Inklusion versus Bestand

O+M Architekten gewinnen Wettbewerb um Jahnsportpark in Berlin


Die Interessen verschiedener Akteur*innen sind bekanntlich nicht einfach unter einen Hut zu bringen. Im Falle des Jahnsportparks stehen auf der einen Seite der Erhalt des DDR-Architekturerbes, die Klimagerechtigkeit und die Nutzung eines für die Gemeinschaft bedeutenden Freiraums. Demgegenüber stehen jedoch nicht wie so häufig Profitinteresse oder Rekonstruktionsbedürfnisse, sondern das Thema Inklusion.
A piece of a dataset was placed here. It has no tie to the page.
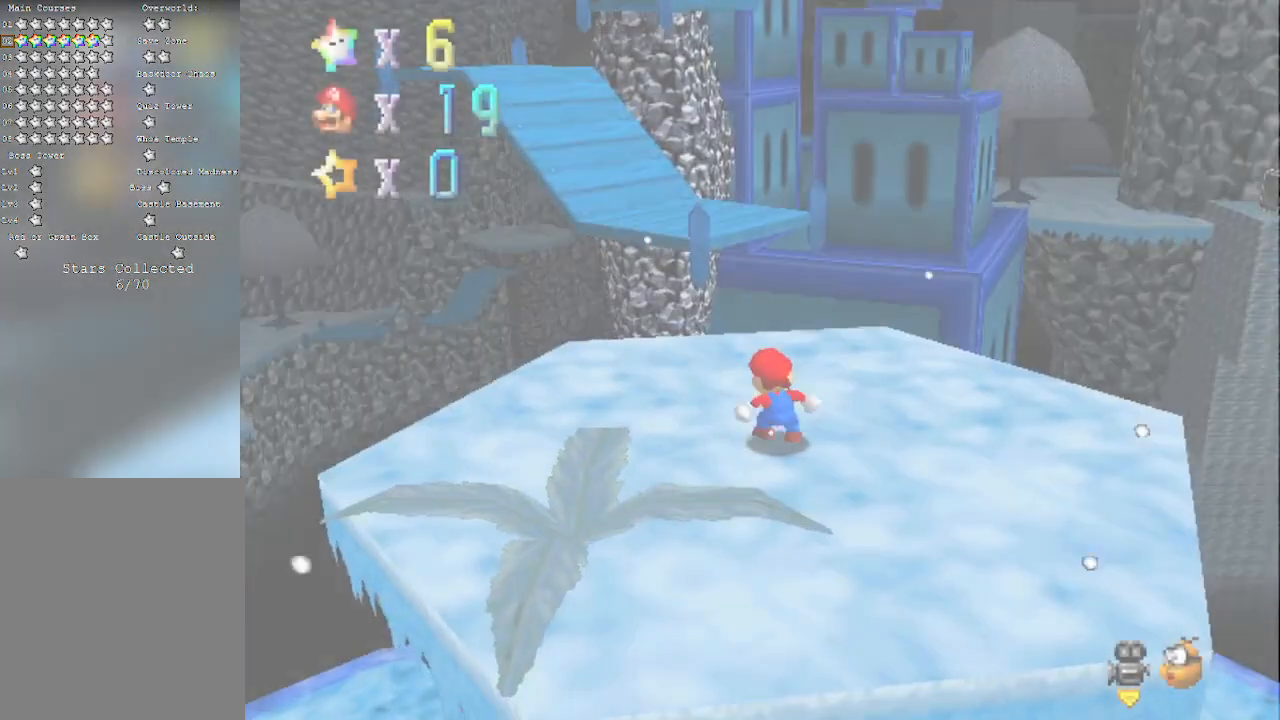
{"buttons": [], "left_stick": "center", "events": []}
Seit gut acht Jahren möchte das Land Berlin den Friedrich-Ludwig-Jahn-Sportpark gleich neben der Max-Schmeling-Halle und dem ebenfalls lang umstrittenen Mauerpark im Stadtteil Pankow in eine inklusive Sportanlage transformieren.

Ende vergangenen Jahres wurde das Ergebnis eines europaweiten, zweistufigen Wettbewerbs bekanntgegeben, den die Berliner Senatsverwaltung für Stadtentwicklung, Bauen und Wohnen gemeinsam mit der Abteilung für Inneres, Digitales und Sport als Eigentümerin des Geländes sowie dem Bezirk Pankow ausgelobt hatte. Aus insgesamt 24 Planungsteams wurden 15 für die zweite Runde ausgewählt. In der Jury unter Vorsitz von Architekt Uwe Schröder (Bonn) saßen unter anderem Senatsbaudirektorin Petra Kahlfeldt sowie mit Architekt Philipp Dittrich auch ein Vertreter der kritischen Bürgerinitiative Jahnsportpark. Sie kürten den Entwurf von O+M Architekten zusammen mit LOR Landschaftsarchitekten (beide Dresden). Beteiligt waren außerdem die Tragwerksplaner*innen von Assmann Beraten + Planen (Dortmund) und DBS Ingenieure (Mühlheim an der Ruhr) für die Technische Gebäudeausrüstung – beide Fachdisziplinen waren explizit einzubinden. Alle Preise im Überblick:

  • 1. Preis: O+M Architekten mit LOR Landschaftsarchitekten (beide Dresden)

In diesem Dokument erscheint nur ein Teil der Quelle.